Confronting COVID-19: The early numbers
In hindsight, the great uncertainty in the first few months of 2020 regarding the extent and duration of the pandemic meant that CBSI’s growth projection for this year was rather optimistic with a growth 2 per cent. However, as the impact of the pandemic engulfed the entire world, CBSI revised its forecast for 2020 to a negative growth range of between -3 per cent and -5 per cent.
Monthly data in early 2020 already indicate the stark outcomes for the economy.
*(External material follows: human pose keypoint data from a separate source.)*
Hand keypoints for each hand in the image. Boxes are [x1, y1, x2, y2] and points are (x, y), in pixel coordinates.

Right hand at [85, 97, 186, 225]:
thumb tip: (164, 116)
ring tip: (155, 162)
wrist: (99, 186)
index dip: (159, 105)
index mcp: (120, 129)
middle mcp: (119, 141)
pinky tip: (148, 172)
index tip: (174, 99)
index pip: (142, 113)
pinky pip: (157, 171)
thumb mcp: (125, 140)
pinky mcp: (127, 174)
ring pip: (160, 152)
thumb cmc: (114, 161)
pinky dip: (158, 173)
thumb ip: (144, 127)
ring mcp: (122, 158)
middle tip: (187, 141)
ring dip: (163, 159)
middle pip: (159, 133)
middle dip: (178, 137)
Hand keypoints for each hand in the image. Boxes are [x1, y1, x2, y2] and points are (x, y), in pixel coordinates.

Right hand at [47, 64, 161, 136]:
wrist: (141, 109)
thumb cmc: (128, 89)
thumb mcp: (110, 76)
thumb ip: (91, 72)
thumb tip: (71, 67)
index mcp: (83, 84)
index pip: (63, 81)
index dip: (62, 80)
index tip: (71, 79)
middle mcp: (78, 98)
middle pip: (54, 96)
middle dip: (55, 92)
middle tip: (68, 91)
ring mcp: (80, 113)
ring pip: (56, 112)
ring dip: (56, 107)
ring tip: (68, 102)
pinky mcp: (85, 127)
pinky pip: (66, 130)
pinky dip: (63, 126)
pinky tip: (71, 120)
Aside from March, year on year analysis show the CBSI monthly production index for the first four months of the year all declining; January by -24 per cent, February by -6 per cent and April by -49 per cent (Figure 2). These were attributed to falls in almost all export commodities and in particular forestry. On a year to April basis, round log output, the main foreign exchange earner fell by 14 per cent to a cumulative total of 770 thousand cubic metres. This is an important commodity that contributes nearly 20 per cent of domestic government revenue and other spinoffs such as royalties, transport and wholesaling.
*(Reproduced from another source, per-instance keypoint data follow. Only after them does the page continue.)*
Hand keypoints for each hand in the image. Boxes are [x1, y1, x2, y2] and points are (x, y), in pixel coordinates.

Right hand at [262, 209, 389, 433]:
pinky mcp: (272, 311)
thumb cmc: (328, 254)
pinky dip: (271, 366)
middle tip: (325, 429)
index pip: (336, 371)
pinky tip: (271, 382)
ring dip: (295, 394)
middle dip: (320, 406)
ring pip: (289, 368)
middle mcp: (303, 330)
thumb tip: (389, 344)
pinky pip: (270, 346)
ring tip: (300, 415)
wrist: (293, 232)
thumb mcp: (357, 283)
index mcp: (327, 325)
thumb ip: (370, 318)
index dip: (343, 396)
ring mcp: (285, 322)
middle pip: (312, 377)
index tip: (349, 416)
Other real indicators currently only available for the first quarter show a similarly bleak result. Year on year, the manufacturing index tumbled by 15 per cent. Tourism plunged 36 per cent in the March quarter to just 4,080 visitors and thereafter zero after the border closures. Meanwhile, headline inflation surged to 7.8 per cent in March as supply-driven domestic prices surged, although core inflation eased to 1.2 per cent, signifying very weak consumer demand. iv
With respect to the others sectors, external sector pressures were evident with year on year, January to April data showing monthly exports falling on average by 20 per cent, with a striking 48 per cent decline in April as almost all export commodities plunged. Accordingly, foreign reserves have fallen from a high of $5.09 billion (12 months of imports) in January to $4.6 billion (11 months of imports) in April. Fiscal conditions have been equally worse off with government revenues declining by an average 4 per cent. On the other hand, expenditures have increased by an average 14 per cent over the period as government prepares to mitigate the impact of COVID-19. The fiscal balance has therefore deteriorated to around a deficit of $176 million in April. Preliminary monetary data indicate broad falls over the same period for reserve money, narrow money, money supply and liquidity. With broad money falling by 4 per cent over the four months to $5,045 million in April.
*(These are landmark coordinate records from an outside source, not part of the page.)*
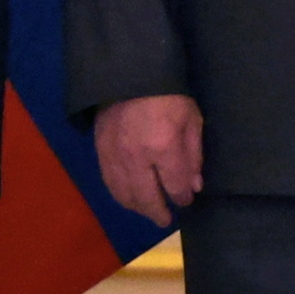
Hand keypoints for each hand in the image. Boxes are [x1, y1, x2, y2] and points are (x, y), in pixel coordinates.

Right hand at [95, 93, 204, 224]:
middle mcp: (137, 157)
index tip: (186, 201)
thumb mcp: (191, 119)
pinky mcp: (100, 151)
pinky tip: (128, 198)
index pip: (174, 186)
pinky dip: (120, 195)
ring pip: (124, 194)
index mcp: (163, 147)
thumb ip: (193, 154)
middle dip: (158, 212)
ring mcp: (115, 156)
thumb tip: (194, 185)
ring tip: (148, 211)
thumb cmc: (169, 94)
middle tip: (165, 220)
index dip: (182, 198)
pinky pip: (109, 182)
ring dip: (137, 207)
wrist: (130, 73)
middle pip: (146, 198)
These indicators provide an early barometer of the extent of the consequences of COVID-19 on the Solomon Islands economy, particularly since the negative impacts are expected to persist into most of 2020. While, the economy is generally still holding up with resilience measures such as ample foreign reserves and minimal government debt, the magnitude of COVID-19 could have dire consequences on an already vulnerable Solomon Islands economy.
Donald Kiriau is the Chief Manager, Economic, Research and Statistical Department, Central Bank of Solomon Islands.
The views and opinions expressed in this article are those of the author and do not reflect those of the Central Bank of Solomon Islands.
Reporting currency in this article is the Solomon Islands dollar, SBD. Broad currency exchange rates: USD 1 = SBD 8.2 & AUD 1 = SBD 5.5.